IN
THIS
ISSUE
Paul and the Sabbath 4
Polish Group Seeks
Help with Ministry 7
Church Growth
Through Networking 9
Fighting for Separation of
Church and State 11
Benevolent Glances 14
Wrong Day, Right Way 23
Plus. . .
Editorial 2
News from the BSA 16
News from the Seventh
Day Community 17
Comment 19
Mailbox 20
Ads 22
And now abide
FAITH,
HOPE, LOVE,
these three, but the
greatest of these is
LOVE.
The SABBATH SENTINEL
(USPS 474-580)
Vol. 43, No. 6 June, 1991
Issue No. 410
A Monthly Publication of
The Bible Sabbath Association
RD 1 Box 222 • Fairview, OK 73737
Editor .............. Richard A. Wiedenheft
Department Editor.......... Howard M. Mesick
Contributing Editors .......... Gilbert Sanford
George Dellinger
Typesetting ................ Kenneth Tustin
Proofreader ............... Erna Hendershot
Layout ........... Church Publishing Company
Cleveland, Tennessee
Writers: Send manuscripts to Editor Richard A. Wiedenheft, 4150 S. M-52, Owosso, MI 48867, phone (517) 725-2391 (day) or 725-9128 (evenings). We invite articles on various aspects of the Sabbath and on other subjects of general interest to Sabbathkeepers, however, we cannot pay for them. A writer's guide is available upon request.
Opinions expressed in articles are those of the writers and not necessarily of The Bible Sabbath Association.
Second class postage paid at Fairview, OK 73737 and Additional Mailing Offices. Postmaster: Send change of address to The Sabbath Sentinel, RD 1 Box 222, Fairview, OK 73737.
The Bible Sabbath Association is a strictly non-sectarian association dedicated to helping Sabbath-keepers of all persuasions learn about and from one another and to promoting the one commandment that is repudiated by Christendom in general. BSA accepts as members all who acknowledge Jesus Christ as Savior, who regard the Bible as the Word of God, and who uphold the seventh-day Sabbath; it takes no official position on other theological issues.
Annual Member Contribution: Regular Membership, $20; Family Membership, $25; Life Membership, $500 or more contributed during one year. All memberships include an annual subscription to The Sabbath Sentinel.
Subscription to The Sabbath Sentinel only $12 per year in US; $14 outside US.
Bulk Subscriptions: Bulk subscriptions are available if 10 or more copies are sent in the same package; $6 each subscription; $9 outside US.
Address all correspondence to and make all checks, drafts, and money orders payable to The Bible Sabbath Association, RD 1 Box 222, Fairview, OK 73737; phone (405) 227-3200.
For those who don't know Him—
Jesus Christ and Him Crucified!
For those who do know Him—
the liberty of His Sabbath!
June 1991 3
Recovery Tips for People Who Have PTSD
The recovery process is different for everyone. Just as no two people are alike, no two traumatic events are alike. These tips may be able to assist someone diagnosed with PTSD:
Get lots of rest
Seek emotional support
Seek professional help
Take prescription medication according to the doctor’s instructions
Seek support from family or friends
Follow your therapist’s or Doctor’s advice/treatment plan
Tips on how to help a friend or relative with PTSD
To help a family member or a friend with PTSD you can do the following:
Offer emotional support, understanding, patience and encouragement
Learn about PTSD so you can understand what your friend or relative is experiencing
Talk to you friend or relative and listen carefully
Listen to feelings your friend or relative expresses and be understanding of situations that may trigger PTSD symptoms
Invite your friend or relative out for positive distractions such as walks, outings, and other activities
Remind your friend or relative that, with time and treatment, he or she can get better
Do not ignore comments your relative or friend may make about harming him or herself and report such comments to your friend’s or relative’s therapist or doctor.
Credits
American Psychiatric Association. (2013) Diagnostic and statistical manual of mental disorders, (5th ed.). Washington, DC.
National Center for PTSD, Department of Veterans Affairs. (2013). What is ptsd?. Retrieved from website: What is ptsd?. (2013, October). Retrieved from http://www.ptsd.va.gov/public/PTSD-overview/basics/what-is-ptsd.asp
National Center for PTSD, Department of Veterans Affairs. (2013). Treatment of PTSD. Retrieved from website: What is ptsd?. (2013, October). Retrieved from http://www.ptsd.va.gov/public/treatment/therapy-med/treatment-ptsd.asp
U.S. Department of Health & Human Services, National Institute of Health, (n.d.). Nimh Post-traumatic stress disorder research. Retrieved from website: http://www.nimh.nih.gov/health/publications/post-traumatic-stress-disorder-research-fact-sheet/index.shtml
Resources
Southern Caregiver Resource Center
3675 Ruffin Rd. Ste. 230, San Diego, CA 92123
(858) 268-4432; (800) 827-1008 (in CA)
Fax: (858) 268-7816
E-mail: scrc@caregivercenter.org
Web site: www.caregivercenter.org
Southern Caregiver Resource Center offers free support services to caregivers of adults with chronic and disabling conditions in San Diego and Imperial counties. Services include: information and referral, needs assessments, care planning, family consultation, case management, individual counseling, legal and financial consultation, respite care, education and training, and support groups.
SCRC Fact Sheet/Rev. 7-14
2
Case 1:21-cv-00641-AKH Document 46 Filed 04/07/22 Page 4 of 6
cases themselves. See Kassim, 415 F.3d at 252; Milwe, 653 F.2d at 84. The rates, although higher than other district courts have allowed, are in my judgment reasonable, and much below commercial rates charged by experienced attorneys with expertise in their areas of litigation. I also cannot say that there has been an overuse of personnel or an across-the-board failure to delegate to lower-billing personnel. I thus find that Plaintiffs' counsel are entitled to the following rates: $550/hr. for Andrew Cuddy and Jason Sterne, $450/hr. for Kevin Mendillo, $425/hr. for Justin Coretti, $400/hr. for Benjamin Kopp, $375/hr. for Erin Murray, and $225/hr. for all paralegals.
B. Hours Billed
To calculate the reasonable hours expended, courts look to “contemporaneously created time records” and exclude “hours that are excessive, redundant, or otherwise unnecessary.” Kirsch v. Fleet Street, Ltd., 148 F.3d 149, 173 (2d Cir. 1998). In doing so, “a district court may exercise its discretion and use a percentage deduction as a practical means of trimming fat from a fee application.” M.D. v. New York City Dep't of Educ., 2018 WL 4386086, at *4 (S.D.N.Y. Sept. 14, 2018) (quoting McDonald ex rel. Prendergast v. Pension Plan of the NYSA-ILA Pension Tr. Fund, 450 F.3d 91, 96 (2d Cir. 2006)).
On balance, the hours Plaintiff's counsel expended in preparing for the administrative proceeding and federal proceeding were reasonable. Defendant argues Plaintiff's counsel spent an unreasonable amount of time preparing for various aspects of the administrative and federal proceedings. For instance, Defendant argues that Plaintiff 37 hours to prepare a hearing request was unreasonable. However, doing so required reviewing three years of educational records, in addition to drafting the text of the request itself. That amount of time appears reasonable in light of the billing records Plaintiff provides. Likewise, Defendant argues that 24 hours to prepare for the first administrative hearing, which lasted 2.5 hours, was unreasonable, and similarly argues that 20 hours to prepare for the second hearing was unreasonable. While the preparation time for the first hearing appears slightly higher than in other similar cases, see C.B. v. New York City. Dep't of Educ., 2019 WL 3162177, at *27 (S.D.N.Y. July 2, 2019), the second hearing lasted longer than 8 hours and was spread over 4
+-------+
§ **ABOUT THIS EXERCISE**: Take the entries above and set them all down again exactly as they read.

§ **EXERCISE OUTPUT**:
IN
THIS
ISSUE
Paul and the Sabbath 4
Polish Group Seeks
Help with Ministry 7
Church Growth
Through Networking 9
Fighting for Separation of
Church and State 11
Benevolent Glances 14
Wrong Day, Right Way 23
Plus. . .
Editorial 2
News from the BSA 16
News from the Seventh
Day Community 17
Comment 19
Mailbox 20
Ads 22
And now abide
FAITH,
HOPE, LOVE,
these three, but the
greatest of these is
LOVE.
The SABBATH SENTINEL
(USPS 474-580)
Vol. 43, No. 6 June, 1991
Issue No. 410
A Monthly Publication of
The Bible Sabbath Association
RD 1 Box 222 • Fairview, OK 73737
Editor .............. Richard A. Wiedenheft
Department Editor.......... Howard M. Mesick
Contributing Editors .......... Gilbert Sanford
George Dellinger
Typesetting ................ Kenneth Tustin
Proofreader ............... Erna Hendershot
Layout ........... Church Publishing Company
Cleveland, Tennessee
Writers: Send manuscripts to Editor Richard A. Wiedenheft, 4150 S. M-52, Owosso, MI 48867, phone (517) 725-2391 (day) or 725-9128 (evenings). We invite articles on various aspects of the Sabbath and on other subjects of general interest to Sabbathkeepers, however, we cannot pay for them. A writer's guide is available upon request.
Opinions expressed in articles are those of the writers and not necessarily of The Bible Sabbath Association.
Second class postage paid at Fairview, OK 73737 and Additional Mailing Offices. Postmaster: Send change of address to The Sabbath Sentinel, RD 1 Box 222, Fairview, OK 73737.
The Bible Sabbath Association is a strictly non-sectarian association dedicated to helping Sabbath-keepers of all persuasions learn about and from one another and to promoting the one commandment that is repudiated by Christendom in general. BSA accepts as members all who acknowledge Jesus Christ as Savior, who regard the Bible as the Word of God, and who uphold the seventh-day Sabbath; it takes no official position on other theological issues.
Annual Member Contribution: Regular Membership, $20; Family Membership, $25; Life Membership, $500 or more contributed during one year. All memberships include an annual subscription to The Sabbath Sentinel.
Subscription to The Sabbath Sentinel only $12 per year in US; $14 outside US.
Bulk Subscriptions: Bulk subscriptions are available if 10 or more copies are sent in the same package; $6 each subscription; $9 outside US.
Address all correspondence to and make all checks, drafts, and money orders payable to The Bible Sabbath Association, RD 1 Box 222, Fairview, OK 73737; phone (405) 227-3200.
For those who don't know Him—
Jesus Christ and Him Crucified!
For those who do know Him—
the liberty of His Sabbath!
June 1991 3
Recovery Tips for People Who Have PTSD
The recovery process is different for everyone. Just as no two people are alike, no two traumatic events are alike. These tips may be able to assist someone diagnosed with PTSD:
Get lots of rest
Seek emotional support
Seek professional help
Take prescription medication according to the doctor’s instructions
Seek support from family or friends
Follow your therapist’s or Doctor’s advice/treatment plan
Tips on how to help a friend or relative with PTSD
To help a family member or a friend with PTSD you can do the following:
Offer emotional support, understanding, patience and encouragement
Learn about PTSD so you can understand what your friend or relative is experiencing
Talk to you friend or relative and listen carefully
Listen to feelings your friend or relative expresses and be understanding of situations that may trigger PTSD symptoms
Invite your friend or relative out for positive distractions such as walks, outings, and other activities
Remind your friend or relative that, with time and treatment, he or she can get better
Do not ignore comments your relative or friend may make about harming him or herself and report such comments to your friend’s or relative’s therapist or doctor.
Credits
American Psychiatric Association. (2013) Diagnostic and statistical manual of mental disorders, (5th ed.). Washington, DC.
National Center for PTSD, Department of Veterans Affairs. (2013). What is ptsd?. Retrieved from website: What is ptsd?. (2013, October). Retrieved from http://www.ptsd.va.gov/public/PTSD-overview/basics/what-is-ptsd.asp
National Center for PTSD, Department of Veterans Affairs. (2013). Treatment of PTSD. Retrieved from website: What is ptsd?. (2013, October). Retrieved from http://www.ptsd.va.gov/public/treatment/therapy-med/treatment-ptsd.asp
U.S. Department of Health & Human Services, National Institute of Health, (n.d.). Nimh Post-traumatic stress disorder research. Retrieved from website: http://www.nimh.nih.gov/health/publications/post-traumatic-stress-disorder-research-fact-sheet/index.shtml
Resources
Southern Caregiver Resource Center
3675 Ruffin Rd. Ste. 230, San Diego, CA 92123
(858) 268-4432; (800) 827-1008 (in CA)
Fax: (858) 268-7816
E-mail: scrc@caregivercenter.org
Web site: www.caregivercenter.org
Southern Caregiver Resource Center offers free support services to caregivers of adults with chronic and disabling conditions in San Diego and Imperial counties. Services include: information and referral, needs assessments, care planning, family consultation, case management, individual counseling, legal and financial consultation, respite care, education and training, and support groups.
SCRC Fact Sheet/Rev. 7-14
2
Case 1:21-cv-00641-AKH Document 46 Filed 04/07/22 Page 4 of 6
cases themselves. See Kassim, 415 F.3d at 252; Milwe, 653 F.2d at 84. The rates, although higher than other district courts have allowed, are in my judgment reasonable, and much below commercial rates charged by experienced attorneys with expertise in their areas of litigation. I also cannot say that there has been an overuse of personnel or an across-the-board failure to delegate to lower-billing personnel. I thus find that Plaintiffs' counsel are entitled to the following rates: $550/hr. for Andrew Cuddy and Jason Sterne, $450/hr. for Kevin Mendillo, $425/hr. for Justin Coretti, $400/hr. for Benjamin Kopp, $375/hr. for Erin Murray, and $225/hr. for all paralegals.
B. Hours Billed
To calculate the reasonable hours expended, courts look to “contemporaneously created time records” and exclude “hours that are excessive, redundant, or otherwise unnecessary.” Kirsch v. Fleet Street, Ltd., 148 F.3d 149, 173 (2d Cir. 1998). In doing so, “a district court may exercise its discretion and use a percentage deduction as a practical means of trimming fat from a fee application.” M.D. v. New York City Dep't of Educ., 2018 WL 4386086, at *4 (S.D.N.Y. Sept. 14, 2018) (quoting McDonald ex rel. Prendergast v. Pension Plan of the NYSA-ILA Pension Tr. Fund, 450 F.3d 91, 96 (2d Cir. 2006)).
On balance, the hours Plaintiff's counsel expended in preparing for the administrative proceeding and federal proceeding were reasonable. Defendant argues Plaintiff's counsel spent an unreasonable amount of time preparing for various aspects of the administrative and federal proceedings. For instance, Defendant argues that Plaintiff 37 hours to prepare a hearing request was unreasonable. However, doing so required reviewing three years of educational records, in addition to drafting the text of the request itself. That amount of time appears reasonable in light of the billing records Plaintiff provides. Likewise, Defendant argues that 24 hours to prepare for the first administrative hearing, which lasted 2.5 hours, was unreasonable, and similarly argues that 20 hours to prepare for the second hearing was unreasonable. While the preparation time for the first hearing appears slightly higher than in other similar cases, see C.B. v. New York City. Dep't of Educ., 2019 WL 3162177, at *27 (S.D.N.Y. July 2, 2019), the second hearing lasted longer than 8 hours and was spread over 4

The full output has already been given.